Dans la chaleur étouffante de Samba, au cœur du Maniema, un drame sanitaire se joue dans l’ombre. Comment expliquer que des moustiquaires destinées à sauver des vies puissent devenir l’objet de trafics scandaleux ? La question hante les esprits depuis que dix ballots de moustiquaires imprégnées ont été interceptés alors qu’ils tentaient de quitter illégalement la zone de santé.
« Ces moustiquaires représentaient l’espoir pour des milliers de familles vulnérables », témoigne un habitant de Basonge1, la déception palpable dans la voix. « Savoir que certains voulaient les vendre ailleurs, alors que nos enfants meurent encore du paludisme, c’est une trahison impardonnable. »

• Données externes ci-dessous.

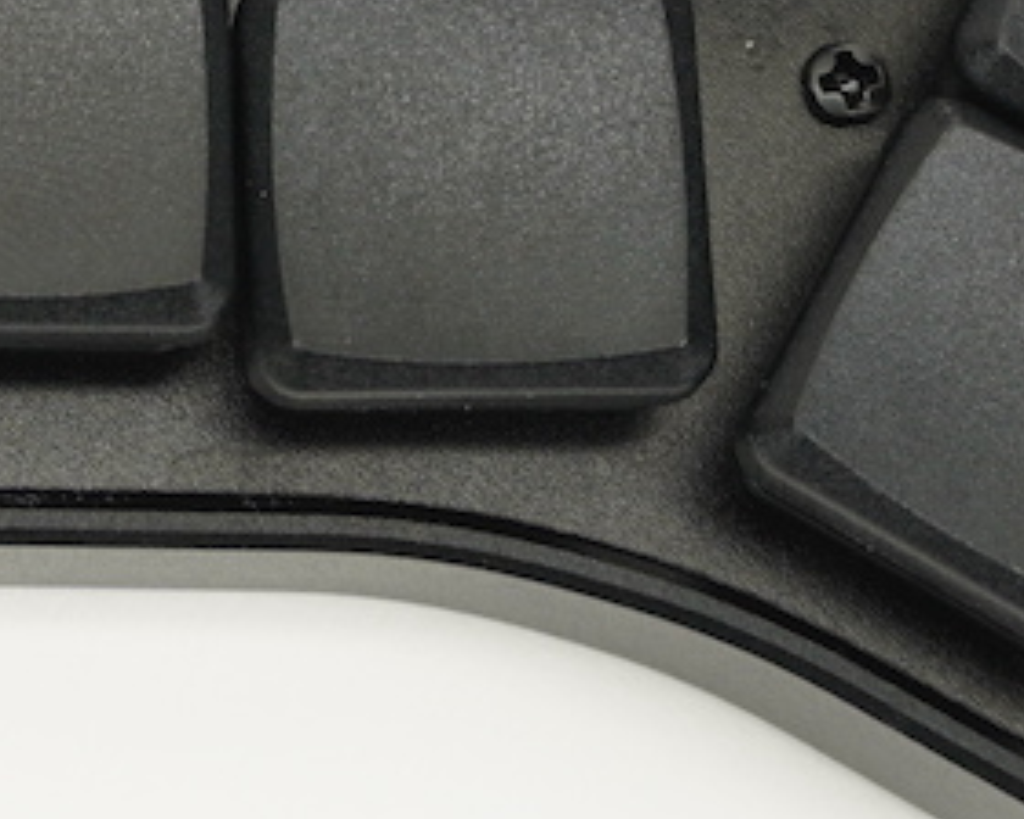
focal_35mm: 159
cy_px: -410
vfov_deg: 9.5
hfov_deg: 11.8
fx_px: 4804
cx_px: -344
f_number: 6.3
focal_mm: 21
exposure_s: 1/100
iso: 160
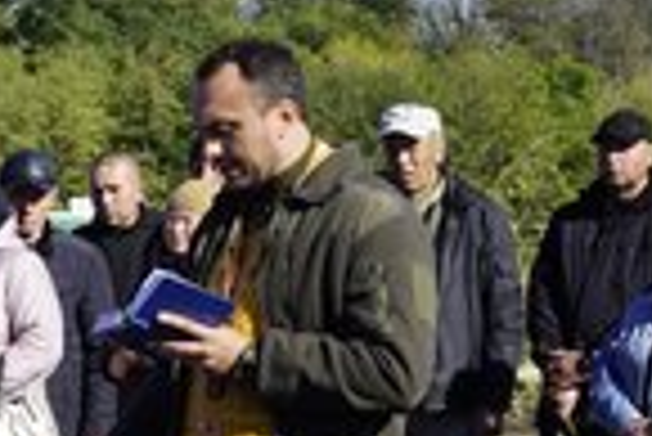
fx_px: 3499
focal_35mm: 193
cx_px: -162
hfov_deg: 10.4
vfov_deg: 7.1
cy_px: 596
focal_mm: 70
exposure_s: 1/100
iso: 100
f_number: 13
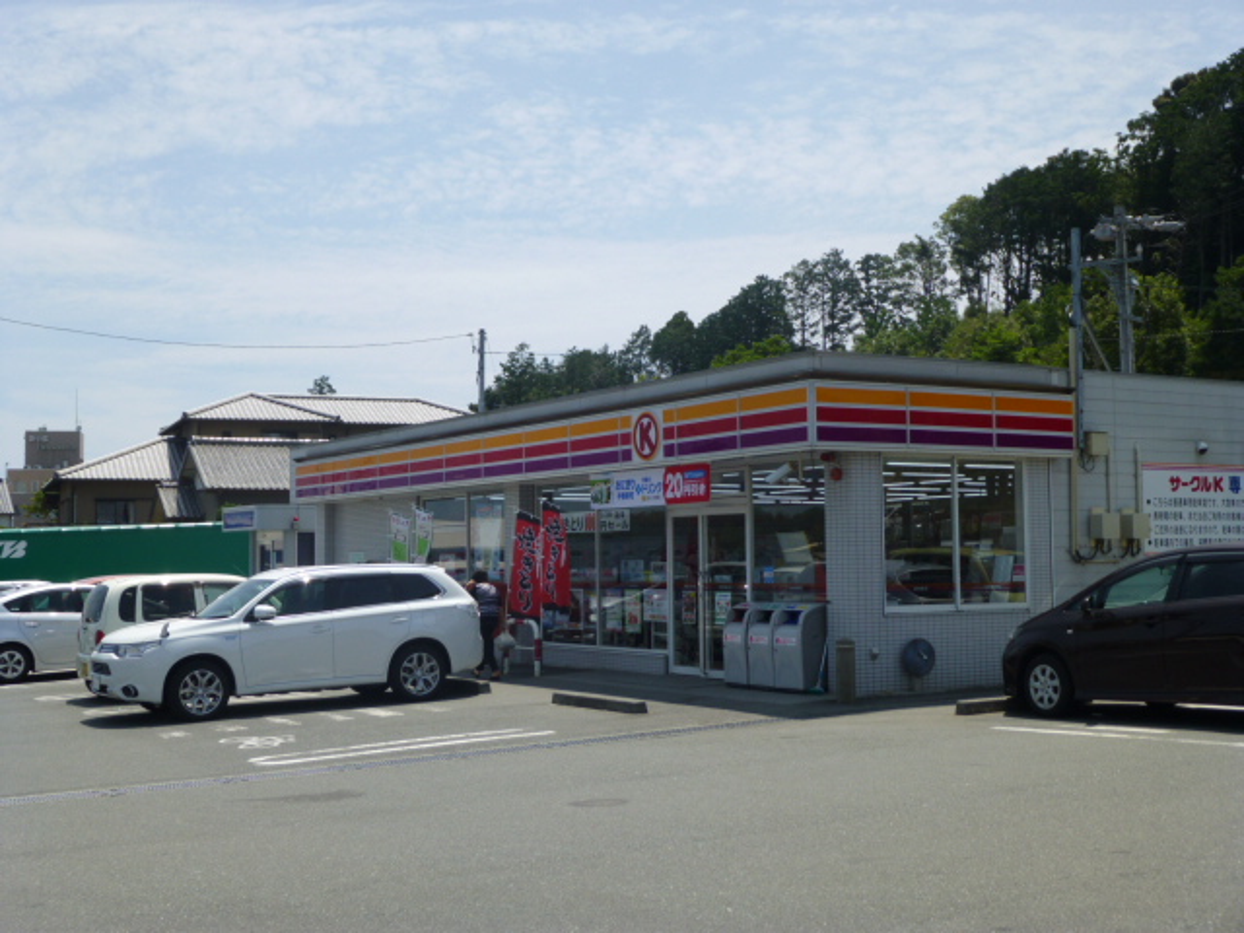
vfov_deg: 32.2
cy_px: 466
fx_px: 1617
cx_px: 622
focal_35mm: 45
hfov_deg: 42.1
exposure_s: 1/1300
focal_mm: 8
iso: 100
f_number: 3.9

L’interception réalisée par les FARDC à la barrière de Luengo a mis au jour un réseau impliquant des agents de santé locaux. Parmi les personnes arrêtées figurent un responsable du bureau central de santé et un employé de l’hôpital général de référence de Kasongo. Le présumé acheteur, originaire de Kongolo au Tanganyika, a également été interpellé et transféré au parquet.
Kambondo Akilimali Lebon, vice-président de la société civile de Basonge1, ne cache pas son amertume : « Nous assistons impuissants à la commercialisation de notre droit à la santé. Ces moustiquaires devaient être distribuées gratuitement dans les prochains jours à des populations qui n’ont souvent pas les moyens de se protéger contre le paludisme. »
La situation révèle les failles béantes dans la chaîne de distribution des produits sanitaires essentiels. Dans une région où le paludisme reste la première cause de mortalité infantile, ce détournement de moustiquaires prend des allures de crime contre la santé publique. Comment des agents censés protéger la population peuvent-ils devenir des prédateurs ?
Kalonda Ngoy Gaston, chargé du programme de lutte contre le paludisme à Samba, reconnaît la gravité des faits : « Nous travaillons à renforcer les mécanismes de contrôle. Ces moustiquaires imprégnées d’insecticide à longue durée représentent un investissement crucial dans la lutte contre le paludisme en RDC. Leur détournement équivaut à compromettre des années d’efforts de santé publique. »
La société civile locale exige désormais des sanctions exemplaires. « Il ne s’agit pas seulement de punir les coupables, mais d’envoyer un message fort à tous ceux qui seraient tentés de reproduire ces pratiques », insiste un leader communautaire. « La santé des populations ne peut pas être une marchandise comme les autres. »
Cette affaire de vol de moustiquaires au Maniema soulève des questions fondamentales sur la gouvernance sanitaire dans les provinces congolaises. Alors que la RDC continue sa lutte contre le paludisme, de tels incidents risquent de compromettre les progrès accomplis. La vigilance des FARDC à Luengo a permis d’éviter un désastre, mais combien d’autres cargaisons parviennent-elles à passer entre les mailles du filet ?
La population de Kasongo attend maintenant que justice soit rendue, mais surtout que des mesures concrètes soient prises pour sécuriser définitivement la distribution des moustiquaires. Dans un pays où les ressources sanitaires restent limitées, chaque moustiquaire détournée représente une vie potentiellement sacrifiée.